Solid lubrication is used in a variety of applications.
Strong metalworking liquids, such as industrial ointments, can be used to replace less viscous liquids in a variety of applications. When mineral-based cooling liquids are used in flood cooling, they have the potential to contaminate water and soil. Solid lubrication is more environmentally friendly than flood cooling because it requires less fluid than flood cooling. It is also more cost-effective than flood cooling in many cases. Unfortunately, lubricant delivery is less efficient and less frictionless than a constant spray system, necessitating the application of lubricant to the contact area on a regular basis. Furthermore, solid lubrication is not recommended for applications that require the removal of material chips in a short period of time.

Minimum quantity lubrication (MQL) is a machining technique that aims to use the smallest amount of cutting liquid possible during the machining process.
As a result of the high volume of coolant required for flood cooling, which increases both the cost and environmental impact of the machining process, MQL seeks to reduce these factors by tailoring the coolant requirements to the specific requirements of a process. As a result, MQL processes must be designed with greater precision, because a calculation error could have catastrophic consequences for the machine or its operators.

Compressed air is used in many applications.
The use of minimal lubrication, such as MQL or solid lubrication, can significantly reduce the amount of cooling agent required. It is possible to completely eliminate the need for lubricant, alleviating the problems associated with disposal and variable costs. Using compressed air to cool and clear chips from a CNC machining process may very well be the most cost-effective and time-efficient method of doing so. Unfortunately, because compressed air cooling lacks lubricating properties, it is inapplicable to processes that involve a great deal of friction and heat transfer.

The use of cryogenic cooling
To keep the milling surface cool whilePrecision Machining is being used, liquid nitrogen can be injected into the tool during the process. Evidence has shown that this method produces a more even finished surface than flood cooling, and that the injected tools have a longer life cycle than their more conventional counterparts, both of which are beneficial. In light of the fact that it has relatively low variable costs due to the fact thatPrecision Machining Services does not require a large quantity of flood coolant, it is a viable option for applications in which the application of exterior coolants is not practical.
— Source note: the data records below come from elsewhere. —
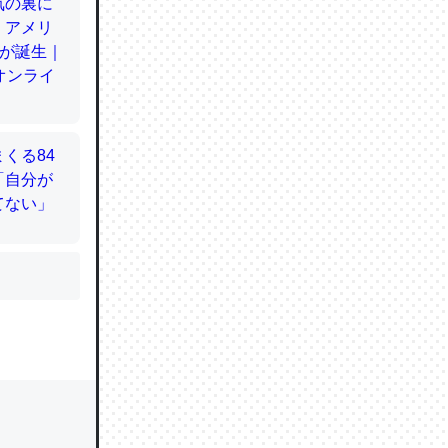
かと画策
るのでこ
的に変化し
う孝行もで
ど、それ
的に変化し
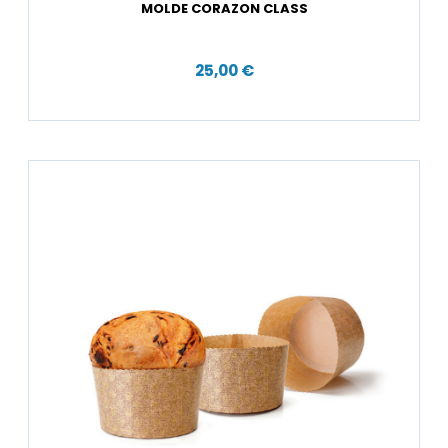
MOLDE CORAZON CLASS
25,00 €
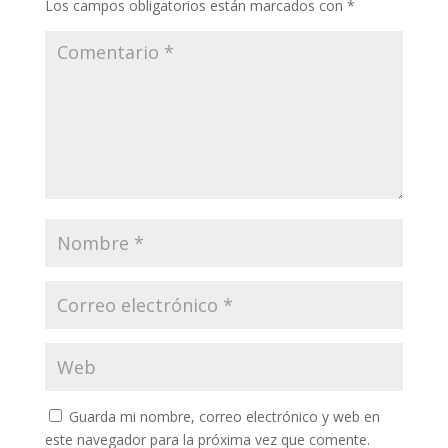
Los campos obligatorios están marcados con
*
Guarda mi nombre, correo electrónico y web en
este navegador para la próxima vez que comente.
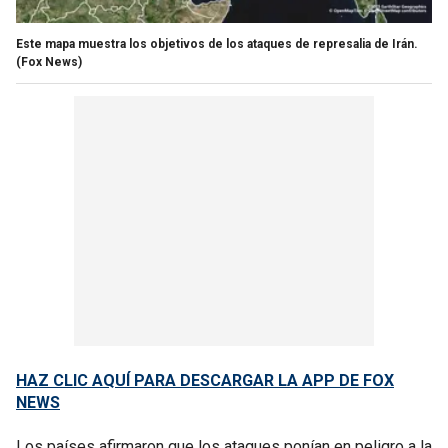
Este mapa muestra los objetivos de los ataques de represalia de Irán.
(Fox News)
HAZ CLIC AQUÍ PARA DESCARGAR LA APP DE FOX
NEWS
Los países afirmaron que los ataques ponían en peligro a la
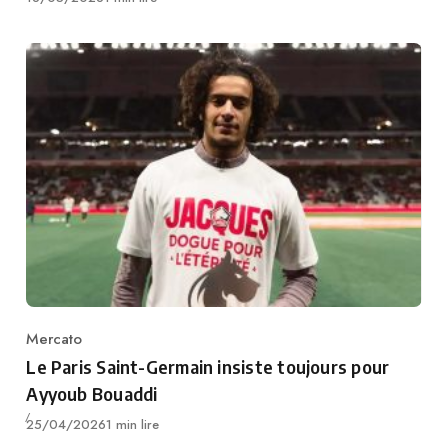
Mercato
Category
Le Paris Saint-Germain insiste toujours pour
Ayyoub Bouaddi
Publié
25/04/2026
1 min lire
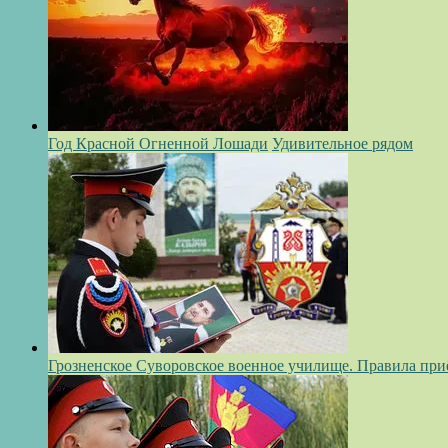
Год Красной Огненной Лошади
Удивительное рядом
Грозненское Суворовское военное училище. Правила при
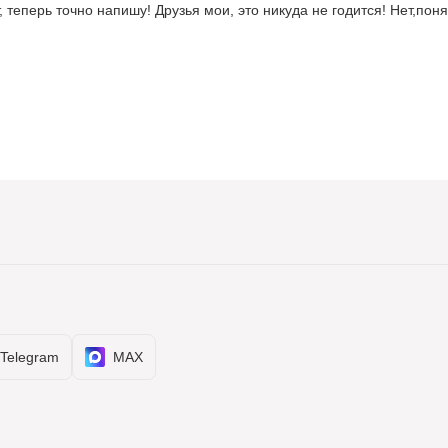
теперь точно напишу! Друзья мои, это никуда не годится! Нет,понят
Telegram
MAX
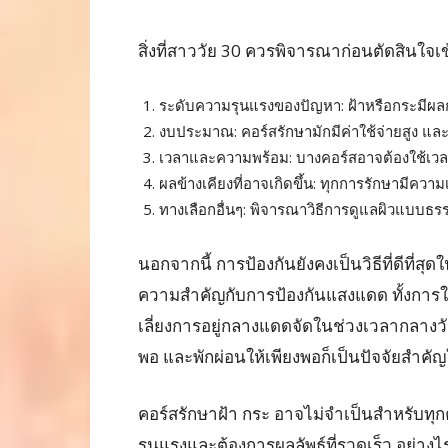
สิ่งที่สาววัย 30 ควรพิจารณาก่อนตัดสินใจเ
ระดับความรุนแรงของปัญหา: ฝ้าหรือกระมีผล
งบประมาณ: คอร์สรักษามักมีค่าใช้จ่ายสูง และ
เวลาและความพร้อม: บางคอร์สอาจต้องใช้เวล
ผลข้างเคียงที่อาจเกิดขึ้น: ทุกการรักษามีควา
ทางเลือกอื่นๆ: พิจารณาวิธีการดูแลผิวแบบธรร
นอกจากนี้ การป้องกันยังคงเป็นวิธีที่ดีที่
ความสำคัญกับการป้องกันแสงแดด ทั้งการใ
เลี่ยงการอยู่กลางแดดจัดในช่วงเวลากลางวั
พอ และพักผ่อนให้เพียงพอก็เป็นปัจจัยสำค
คอร์สรักษาฝ้า กระ อาจไม่จำเป็นสำหรับทุกคน
รุนแรงและต้องการผลลัพธ์ที่รวดเร็ว อย่าง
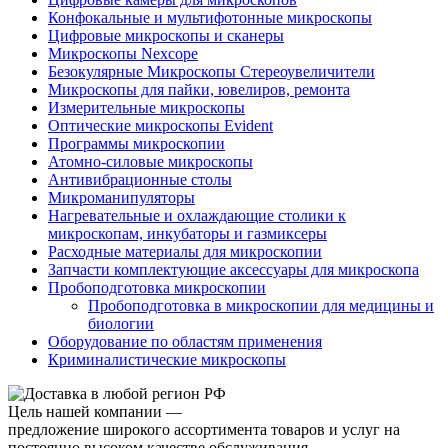
Конфокальные и мультифотонные микроскопы
Цифровые микроскопы и сканеры
Микроскопы Nexcope
Безокулярные Микроскопы Стереоувеличители
Микроскопы для пайки, ювелиров, ремонта
Измерительные микроскопы
Оптические микроскопы Evident
Программы микроскопии
Атомно-силовые микроскопы
Антивибрационные столы
Микроманипуляторы
Нагревательные и охлаждающие столики к
микроскопам, инкубаторы и газмиксеры
Расходные материалы для микроскопии
Запчасти комплектующие аксессуары для микроскопа
Пробоподготовка микроскопии
Пробоподготовка в микроскопии для медицины и
биологии
Оборудование по областям применения
Криминалистические микроскопы
Цель нашей компании —
предложение широкого ассортимента товаров и услуг на
постоянно высоком качестве обслуживания.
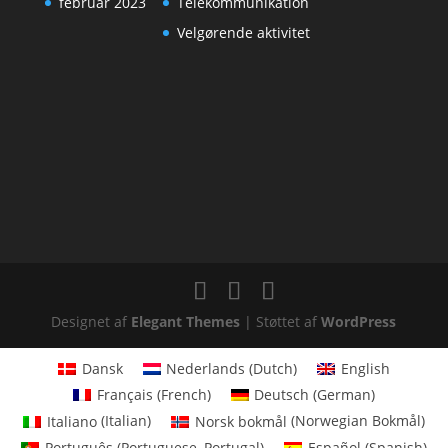
februar 2023
Telekommunikation
Velgørende aktivitet
Designet af
Elegant Themes
| Støttet af
WordPress
Dansk
Nederlands
(
Dutch
)
English
Français
(
French
)
Deutsch
(
German
)
Italiano
(
Italian
)
Norsk bokmål
(
Norwegian Bokmål
)
Português
(
Portuguese, Portugal
)
Español
(
Spanish
)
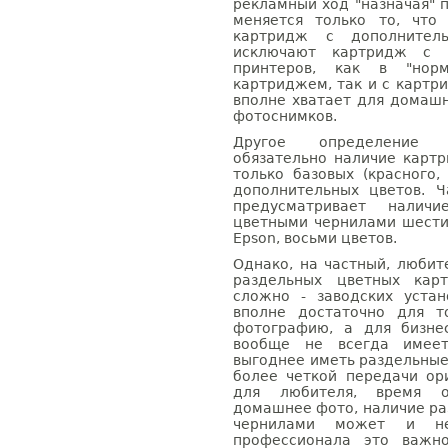
рекламный ход "назначая" 
меняется только то, что
картридж с дополнител
исключают картридж с 
принтеров, как в "нор
картриджем, так и с картр
вполне хватает для домашн
фотоснимков.
Другое определение ф
обязательно наличие карт
только базовых (красного,
дополнительных цветов. Ч
предусматривает налич
цветными чернилами шести
Epson, восьми цветов.
Однако, на частный, любит
раздельных цветных кар
сложно - заводских уста
вполне достаточно для т
фотографию, а для бизне
вообще не всегда имеет
выгоднее иметь раздельные
более четкой передачи ор
для любителя, время о
домашнее фото, наличие р
чернилами может и н
профессионала это важн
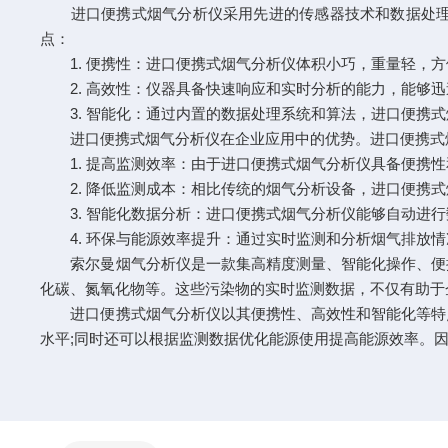
进口便携式烟气分析仪采用先进的传感器技术和数据处理算
点：
1. 便携性：进口便携式烟气分析仪体积小巧，重量轻，方
2. 高效性：仪器具备快速响应和实时分析的能力，能够迅
3. 智能化：通过内置的数据处理系统和算法，进口便携式
进口便携式烟气分析仪在企业应用中的优势。进口便携式烟
1. 提高监测效率：由于进口便携式烟气分析仪具备便携性
2. 降低监测成本：相比传统的烟气分析设备，进口便携式
3. 智能化数据分析：进口便携式烟气分析仪能够自动进行
4. 环保与能源效率提升：通过实时监测和分析烟气排放情
索尔曼烟气分析仪
是一款集高精度测量、智能化操作、便
化碳、氮氧化物等。这些污染物的实时监测数据，不仅有助于
进口便携式烟气分析仪以其便携性、高效性和智能化等特点
水平;同时还可以根据监测数据优化能源使用提高能源效率。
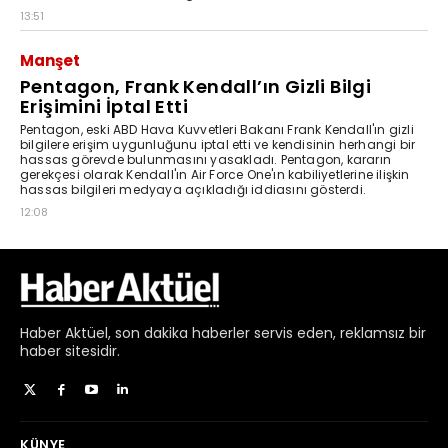
Haber
Aktüel,
son dakika haberler
servis eden, reklamsız bir
haber sitesidir.
KÜNYE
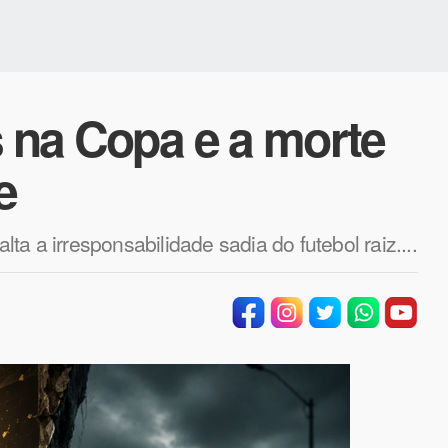
s na Copa e a morte
e
lta a irresponsabilidade sadia do futebol raiz....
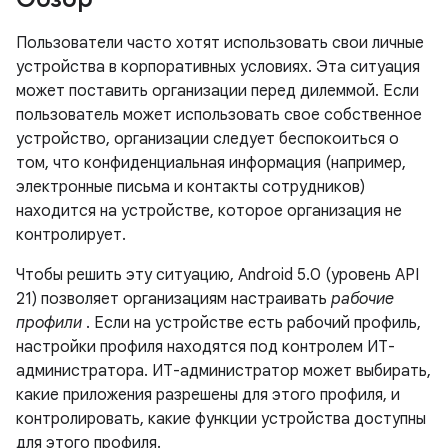
Пользователи часто хотят использовать свои личные
устройства в корпоративных условиях. Эта ситуация
может поставить организации перед дилеммой. Если
пользователь может использовать свое собственное
устройство, организации следует беспокоиться о
том, что конфиденциальная информация (например,
электронные письма и контакты сотрудников)
находится на устройстве, которое организация не
контролирует.
Чтобы решить эту ситуацию, Android 5.0 (уровень API
21) позволяет организациям настраивать
рабочие
профили
. Если на устройстве есть рабочий профиль,
настройки профиля находятся под контролем ИТ-
администратора. ИТ-администратор может выбирать,
какие приложения разрешены для этого профиля, и
контролировать, какие функции устройства доступны
для этого профиля.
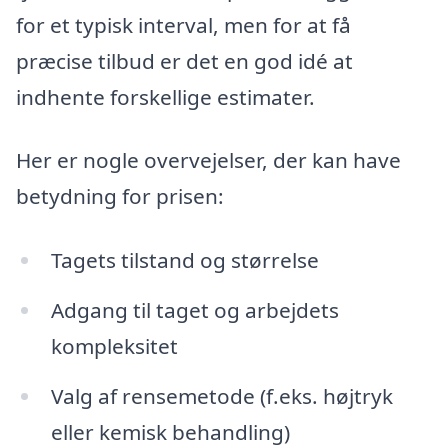
for et typisk interval, men for at få
præcise tilbud er det en god idé at
indhente forskellige estimater.
Her er nogle overvejelser, der kan have
betydning for prisen:
Tagets tilstand og størrelse
Adgang til taget og arbejdets
kompleksitet
Valg af rensemetode (f.eks. højtryk
eller kemisk behandling)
Which method is the most effective?
There is no single method that is superior to all of the others. According to the specific context in which CNC milling is required, each method has advantages and disadvantages that can add value to a process depending on the specifics of the situation. It is critical to remember that selecting the most appropriate method for preventing overheating must be done first and foremost with the safety of the operators in mind. Many jurisdictions have regulations for machining processes, which undoubtedly has an impact on the decision on which cooling method to use.